## Opgave
Neem het onderstaande fragment opnieuw over en verwissel daarin "olifant" voor "giraf". Laat al het overige ongewijzigd.

--- Oefenmateriaal ---

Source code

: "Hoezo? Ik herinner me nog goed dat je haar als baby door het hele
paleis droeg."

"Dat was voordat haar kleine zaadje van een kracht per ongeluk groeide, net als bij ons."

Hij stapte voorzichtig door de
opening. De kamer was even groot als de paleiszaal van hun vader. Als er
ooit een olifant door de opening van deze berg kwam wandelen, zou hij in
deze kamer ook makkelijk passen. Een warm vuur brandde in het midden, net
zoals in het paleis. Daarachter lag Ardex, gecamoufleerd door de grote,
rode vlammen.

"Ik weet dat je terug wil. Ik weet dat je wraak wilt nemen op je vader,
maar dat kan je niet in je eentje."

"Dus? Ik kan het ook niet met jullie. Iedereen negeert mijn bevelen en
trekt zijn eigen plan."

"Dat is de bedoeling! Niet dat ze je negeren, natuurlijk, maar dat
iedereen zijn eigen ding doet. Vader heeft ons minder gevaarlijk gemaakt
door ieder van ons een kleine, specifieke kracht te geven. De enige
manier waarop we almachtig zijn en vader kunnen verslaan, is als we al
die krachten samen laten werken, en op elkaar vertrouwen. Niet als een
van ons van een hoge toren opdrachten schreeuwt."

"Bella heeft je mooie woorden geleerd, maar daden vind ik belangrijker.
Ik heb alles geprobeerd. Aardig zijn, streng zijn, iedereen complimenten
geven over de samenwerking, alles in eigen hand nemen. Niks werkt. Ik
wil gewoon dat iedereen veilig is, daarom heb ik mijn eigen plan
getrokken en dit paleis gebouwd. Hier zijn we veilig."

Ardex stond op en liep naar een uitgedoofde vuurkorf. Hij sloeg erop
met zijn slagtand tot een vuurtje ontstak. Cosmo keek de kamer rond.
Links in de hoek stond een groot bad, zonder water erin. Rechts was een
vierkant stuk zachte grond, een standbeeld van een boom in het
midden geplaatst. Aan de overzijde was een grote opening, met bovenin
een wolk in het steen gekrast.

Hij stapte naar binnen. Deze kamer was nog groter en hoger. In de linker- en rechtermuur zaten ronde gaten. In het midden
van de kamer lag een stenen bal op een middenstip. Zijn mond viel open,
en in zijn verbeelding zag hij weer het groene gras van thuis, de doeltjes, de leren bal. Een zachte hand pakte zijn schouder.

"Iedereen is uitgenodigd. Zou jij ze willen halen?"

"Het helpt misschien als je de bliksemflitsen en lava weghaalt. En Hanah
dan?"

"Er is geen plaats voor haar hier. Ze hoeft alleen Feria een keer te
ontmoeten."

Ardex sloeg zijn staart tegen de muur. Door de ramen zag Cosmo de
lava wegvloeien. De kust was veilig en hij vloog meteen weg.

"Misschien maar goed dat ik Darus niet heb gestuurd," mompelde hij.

---

## Antwoordruimte
Source code

: "Hoezo? Ik herinner me nog goed dat je haar als baby door het hele
paleis droeg."

"Dat was voordat haar kleine zaadje van een kracht per ongeluk groeide, net als bij ons."

Hij stapte voorzichtig door de
opening. De kamer was even groot als de paleiszaal van hun vader. Als er
ooit een giraf door de opening van deze berg kwam wandelen, zou hij in
deze kamer ook makkelijk passen. Een warm vuur brandde in het midden, net
zoals in het paleis. Daarachter lag Ardex, gecamoufleerd door de grote,
rode vlammen.

"Ik weet dat je terug wil. Ik weet dat je wraak wilt nemen op je vader,
maar dat kan je niet in je eentje."

"Dus? Ik kan het ook niet met jullie. Iedereen negeert mijn bevelen en
trekt zijn eigen plan."

"Dat is de bedoeling! Niet dat ze je negeren, natuurlijk, maar dat
iedereen zijn eigen ding doet. Vader heeft ons minder gevaarlijk gemaakt
door ieder van ons een kleine, specifieke kracht te geven. De enige
manier waarop we almachtig zijn en vader kunnen verslaan, is als we al
die krachten samen laten werken, en op elkaar vertrouwen. Niet als een
van ons van een hoge toren opdrachten schreeuwt."

"Bella heeft je mooie woorden geleerd, maar daden vind ik belangrijker.
Ik heb alles geprobeerd. Aardig zijn, streng zijn, iedereen complimenten
geven over de samenwerking, alles in eigen hand nemen. Niks werkt. Ik
wil gewoon dat iedereen veilig is, daarom heb ik mijn eigen plan
getrokken en dit paleis gebouwd. Hier zijn we veilig."

Ardex stond op en liep naar een uitgedoofde vuurkorf. Hij sloeg erop
met zijn slagtand tot een vuurtje ontstak. Cosmo keek de kamer rond.
Links in de hoek stond een groot bad, zonder water erin. Rechts was een
vierkant stuk zachte grond, een standbeeld van een boom in het
midden geplaatst. Aan de overzijde was een grote opening, met bovenin
een wolk in het steen gekrast.

Hij stapte naar binnen. Deze kamer was nog groter en hoger. In de linker- en rechtermuur zaten ronde gaten. In het midden
van de kamer lag een stenen bal op een middenstip. Zijn mond viel open,
en in zijn verbeelding zag hij weer het groene gras van thuis, de doeltjes, de leren bal. Een zachte hand pakte zijn schouder.

"Iedereen is uitgenodigd. Zou jij ze willen halen?"

"Het helpt misschien als je de bliksemflitsen en lava weghaalt. En Hanah
dan?"

"Er is geen plaats voor haar hier. Ze hoeft alleen Feria een keer te
ontmoeten."

Ardex sloeg zijn staart tegen de muur. Door de ramen zag Cosmo de
lava wegvloeien. De kust was veilig en hij vloog meteen weg.

"Misschien maar goed dat ik Darus niet heb gestuurd," mompelde hij.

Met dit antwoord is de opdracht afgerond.